▶ WORK INSTRUCTION: Write out the listing below exactly, and omit any images you find in it.

▶ RECORDS SHOWN:

------------------------------------------------------------------------

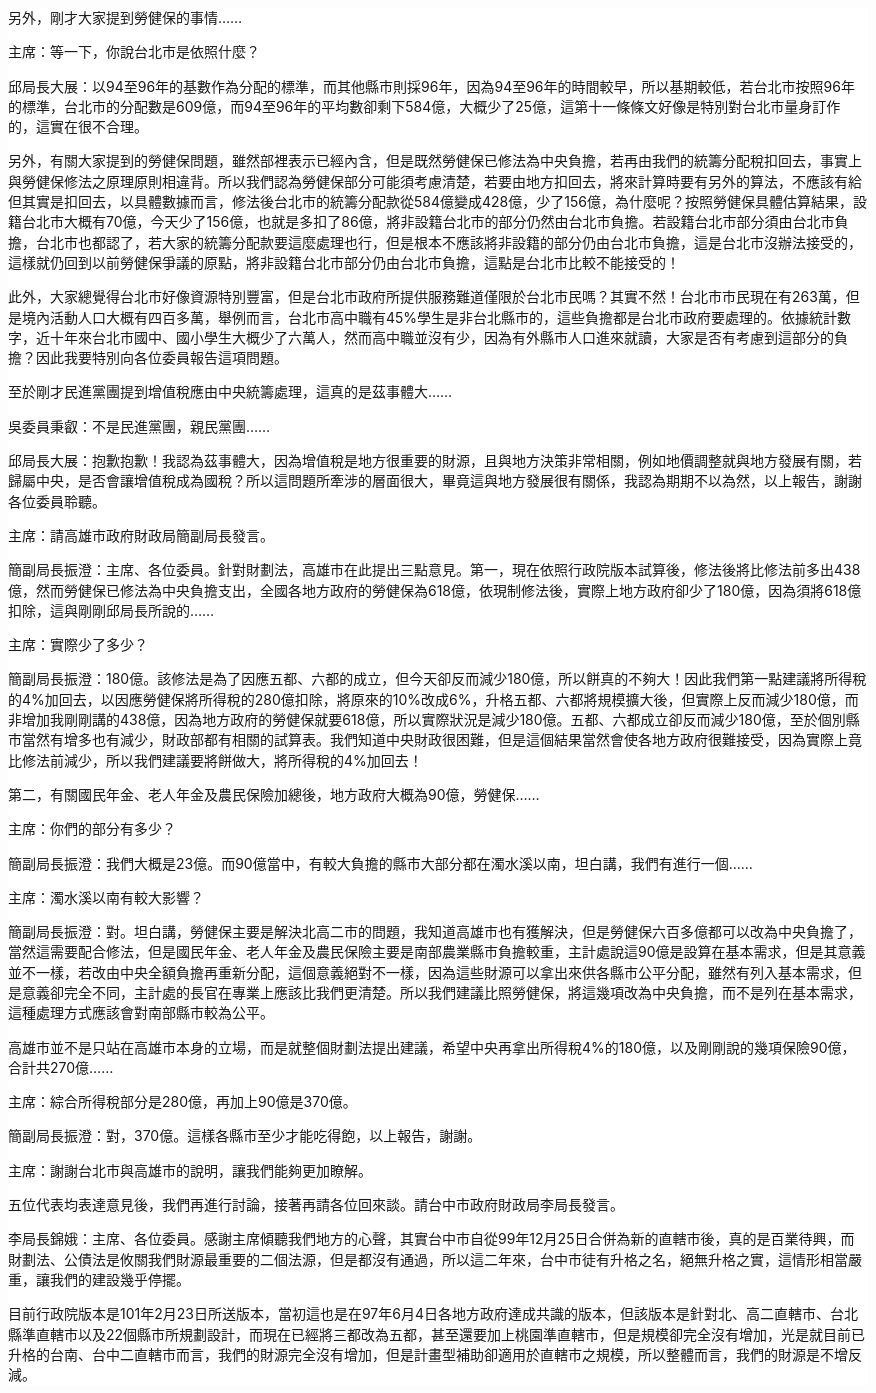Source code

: 另外，剛才大家提到勞健保的事情……

主席：等一下，你說台北市是依照什麼？

邱局長大展：以94至96年的基數作為分配的標準，而其他縣市則採96年，因為94至96年的時間較早，所以基期較低，若台北市按照96年的標準，台北市的分配數是609億，而94至96年的平均數卻剩下584億，大概少了25億，這第十一條條文好像是特別對台北市量身訂作的，這實在很不合理。

另外，有關大家提到的勞健保問題，雖然部裡表示已經內含，但是既然勞健保已修法為中央負擔，若再由我們的統籌分配稅扣回去，事實上與勞健保修法之原理原則相違背。所以我們認為勞健保部分可能須考慮清楚，若要由地方扣回去，將來計算時要有另外的算法，不應該有給但其實是扣回去，以具體數據而言，修法後台北市的統籌分配款從584億變成428億，少了156億，為什麼呢？按照勞健保具體估算結果，設籍台北市大概有70億，今天少了156億，也就是多扣了86億，將非設籍台北市的部分仍然由台北市負擔。若設籍台北市部分須由台北市負擔，台北市也都認了，若大家的統籌分配款要這麼處理也行，但是根本不應該將非設籍的部分仍由台北市負擔，這是台北市沒辦法接受的，這樣就仍回到以前勞健保爭議的原點，將非設籍台北市部分仍由台北市負擔，這點是台北市比較不能接受的！

此外，大家總覺得台北市好像資源特別豐富，但是台北市政府所提供服務難道僅限於台北市民嗎？其實不然！台北市市民現在有263萬，但是境內活動人口大概有四百多萬，舉例而言，台北市高中職有45%學生是非台北縣市的，這些負擔都是台北市政府要處理的。依據統計數字，近十年來台北市國中、國小學生大概少了六萬人，然而高中職並沒有少，因為有外縣市人口進來就讀，大家是否有考慮到這部分的負擔？因此我要特別向各位委員報告這項問題。

至於剛才民進黨團提到增值稅應由中央統籌處理，這真的是茲事體大……

吳委員秉叡：不是民進黨團，親民黨團……

邱局長大展：抱歉抱歉！我認為茲事體大，因為增值稅是地方很重要的財源，且與地方決策非常相關，例如地價調整就與地方發展有關，若歸屬中央，是否會讓增值稅成為國稅？所以這問題所牽涉的層面很大，畢竟這與地方發展很有關係，我認為期期不以為然，以上報告，謝謝各位委員聆聽。

主席：請高雄市政府財政局簡副局長發言。

簡副局長振澄：主席、各位委員。針對財劃法，高雄市在此提出三點意見。第一，現在依照行政院版本試算後，修法後將比修法前多出438億，然而勞健保已修法為中央負擔支出，全國各地方政府的勞健保為618億，依現制修法後，實際上地方政府卻少了180億，因為須將618億扣除，這與剛剛邱局長所說的……

主席：實際少了多少？

簡副局長振澄：180億。該修法是為了因應五都、六都的成立，但今天卻反而減少180億，所以餅真的不夠大！因此我們第一點建議將所得稅的4%加回去，以因應勞健保將所得稅的280億扣除，將原來的10%改成6%，升格五都、六都將規模擴大後，但實際上反而減少180億，而非增加我剛剛講的438億，因為地方政府的勞健保就要618億，所以實際狀況是減少180億。五都、六都成立卻反而減少180億，至於個別縣市當然有增多也有減少，財政部都有相關的試算表。我們知道中央財政很困難，但是這個結果當然會使各地方政府很難接受，因為實際上竟比修法前減少，所以我們建議要將餅做大，將所得稅的4%加回去！

第二，有關國民年金、老人年金及農民保險加總後，地方政府大概為90億，勞健保……

主席：你們的部分有多少？

簡副局長振澄：我們大概是23億。而90億當中，有較大負擔的縣市大部分都在濁水溪以南，坦白講，我們有進行一個……

主席：濁水溪以南有較大影響？

簡副局長振澄：對。坦白講，勞健保主要是解決北高二市的問題，我知道高雄市也有獲解決，但是勞健保六百多億都可以改為中央負擔了，當然這需要配合修法，但是國民年金、老人年金及農民保險主要是南部農業縣市負擔較重，主計處說這90億是設算在基本需求，但是其意義並不一樣，若改由中央全額負擔再重新分配，這個意義絕對不一樣，因為這些財源可以拿出來供各縣市公平分配，雖然有列入基本需求，但是意義卻完全不同，主計處的長官在專業上應該比我們更清楚。所以我們建議比照勞健保，將這幾項改為中央負擔，而不是列在基本需求，這種處理方式應該會對南部縣市較為公平。

高雄市並不是只站在高雄市本身的立場，而是就整個財劃法提出建議，希望中央再拿出所得稅4%的180億，以及剛剛說的幾項保險90億，合計共270億……

主席：綜合所得稅部分是280億，再加上90億是370億。

簡副局長振澄：對，370億。這樣各縣市至少才能吃得飽，以上報告，謝謝。

主席：謝謝台北市與高雄市的說明，讓我們能夠更加瞭解。

五位代表均表達意見後，我們再進行討論，接著再請各位回來談。請台中市政府財政局李局長發言。

李局長錦娥：主席、各位委員。感謝主席傾聽我們地方的心聲，其實台中市自從99年12月25日合併為新的直轄市後，真的是百業待興，而財劃法、公債法是攸關我們財源最重要的二個法源，但是都沒有通過，所以這二年來，台中市徒有升格之名，絕無升格之實，這情形相當嚴重，讓我們的建設幾乎停擺。

目前行政院版本是101年2月23日所送版本，當初這也是在97年6月4日各地方政府達成共識的版本，但該版本是針對北、高二直轄市、台北縣準直轄市以及22個縣市所規劃設計，而現在已經將三都改為五都，甚至還要加上桃園準直轄市，但是規模卻完全沒有增加，光是就目前已升格的台南、台中二直轄市而言，我們的財源完全沒有增加，但是計畫型補助卻適用於直轄市之規模，所以整體而言，我們的財源是不增反減。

------------------------------------------------------------------------

▶ ANSWER FOR THE TASK:
Source code

: 另外，剛才大家提到勞健保的事情……

主席：等一下，你說台北市是依照什麼？

邱局長大展：以94至96年的基數作為分配的標準，而其他縣市則採96年，因為94至96年的時間較早，所以基期較低，若台北市按照96年的標準，台北市的分配數是609億，而94至96年的平均數卻剩下584億，大概少了25億，這第十一條條文好像是特別對台北市量身訂作的，這實在很不合理。

另外，有關大家提到的勞健保問題，雖然部裡表示已經內含，但是既然勞健保已修法為中央負擔，若再由我們的統籌分配稅扣回去，事實上與勞健保修法之原理原則相違背。所以我們認為勞健保部分可能須考慮清楚，若要由地方扣回去，將來計算時要有另外的算法，不應該有給但其實是扣回去，以具體數據而言，修法後台北市的統籌分配款從584億變成428億，少了156億，為什麼呢？按照勞健保具體估算結果，設籍台北市大概有70億，今天少了156億，也就是多扣了86億，將非設籍台北市的部分仍然由台北市負擔。若設籍台北市部分須由台北市負擔，台北市也都認了，若大家的統籌分配款要這麼處理也行，但是根本不應該將非設籍的部分仍由台北市負擔，這是台北市沒辦法接受的，這樣就仍回到以前勞健保爭議的原點，將非設籍台北市部分仍由台北市負擔，這點是台北市比較不能接受的！

此外，大家總覺得台北市好像資源特別豐富，但是台北市政府所提供服務難道僅限於台北市民嗎？其實不然！台北市市民現在有263萬，但是境內活動人口大概有四百多萬，舉例而言，台北市高中職有45%學生是非台北縣市的，這些負擔都是台北市政府要處理的。依據統計數字，近十年來台北市國中、國小學生大概少了六萬人，然而高中職並沒有少，因為有外縣市人口進來就讀，大家是否有考慮到這部分的負擔？因此我要特別向各位委員報告這項問題。

至於剛才民進黨團提到增值稅應由中央統籌處理，這真的是茲事體大……

吳委員秉叡：不是民進黨團，親民黨團……

邱局長大展：抱歉抱歉！我認為茲事體大，因為增值稅是地方很重要的財源，且與地方決策非常相關，例如地價調整就與地方發展有關，若歸屬中央，是否會讓增值稅成為國稅？所以這問題所牽涉的層面很大，畢竟這與地方發展很有關係，我認為期期不以為然，以上報告，謝謝各位委員聆聽。

主席：請高雄市政府財政局簡副局長發言。

簡副局長振澄：主席、各位委員。針對財劃法，高雄市在此提出三點意見。第一，現在依照行政院版本試算後，修法後將比修法前多出438億，然而勞健保已修法為中央負擔支出，全國各地方政府的勞健保為618億，依現制修法後，實際上地方政府卻少了180億，因為須將618億扣除，這與剛剛邱局長所說的……

主席：實際少了多少？

簡副局長振澄：180億。該修法是為了因應五都、六都的成立，但今天卻反而減少180億，所以餅真的不夠大！因此我們第一點建議將所得稅的4%加回去，以因應勞健保將所得稅的280億扣除，將原來的10%改成6%，升格五都、六都將規模擴大後，但實際上反而減少180億，而非增加我剛剛講的438億，因為地方政府的勞健保就要618億，所以實際狀況是減少180億。五都、六都成立卻反而減少180億，至於個別縣市當然有增多也有減少，財政部都有相關的試算表。我們知道中央財政很困難，但是這個結果當然會使各地方政府很難接受，因為實際上竟比修法前減少，所以我們建議要將餅做大，將所得稅的4%加回去！

第二，有關國民年金、老人年金及農民保險加總後，地方政府大概為90億，勞健保……

主席：你們的部分有多少？

簡副局長振澄：我們大概是23億。而90億當中，有較大負擔的縣市大部分都在濁水溪以南，坦白講，我們有進行一個……

主席：濁水溪以南有較大影響？

簡副局長振澄：對。坦白講，勞健保主要是解決北高二市的問題，我知道高雄市也有獲解決，但是勞健保六百多億都可以改為中央負擔了，當然這需要配合修法，但是國民年金、老人年金及農民保險主要是南部農業縣市負擔較重，主計處說這90億是設算在基本需求，但是其意義並不一樣，若改由中央全額負擔再重新分配，這個意義絕對不一樣，因為這些財源可以拿出來供各縣市公平分配，雖然有列入基本需求，但是意義卻完全不同，主計處的長官在專業上應該比我們更清楚。所以我們建議比照勞健保，將這幾項改為中央負擔，而不是列在基本需求，這種處理方式應該會對南部縣市較為公平。

高雄市並不是只站在高雄市本身的立場，而是就整個財劃法提出建議，希望中央再拿出所得稅4%的180億，以及剛剛說的幾項保險90億，合計共270億……

主席：綜合所得稅部分是280億，再加上90億是370億。

簡副局長振澄：對，370億。這樣各縣市至少才能吃得飽，以上報告，謝謝。

主席：謝謝台北市與高雄市的說明，讓我們能夠更加瞭解。

五位代表均表達意見後，我們再進行討論，接著再請各位回來談。請台中市政府財政局李局長發言。

李局長錦娥：主席、各位委員。感謝主席傾聽我們地方的心聲，其實台中市自從99年12月25日合併為新的直轄市後，真的是百業待興，而財劃法、公債法是攸關我們財源最重要的二個法源，但是都沒有通過，所以這二年來，台中市徒有升格之名，絕無升格之實，這情形相當嚴重，讓我們的建設幾乎停擺。

目前行政院版本是101年2月23日所送版本，當初這也是在97年6月4日各地方政府達成共識的版本，但該版本是針對北、高二直轄市、台北縣準直轄市以及22個縣市所規劃設計，而現在已經將三都改為五都，甚至還要加上桃園準直轄市，但是規模卻完全沒有增加，光是就目前已升格的台南、台中二直轄市而言，我們的財源完全沒有增加，但是計畫型補助卻適用於直轄市之規模，所以整體而言，我們的財源是不增反減。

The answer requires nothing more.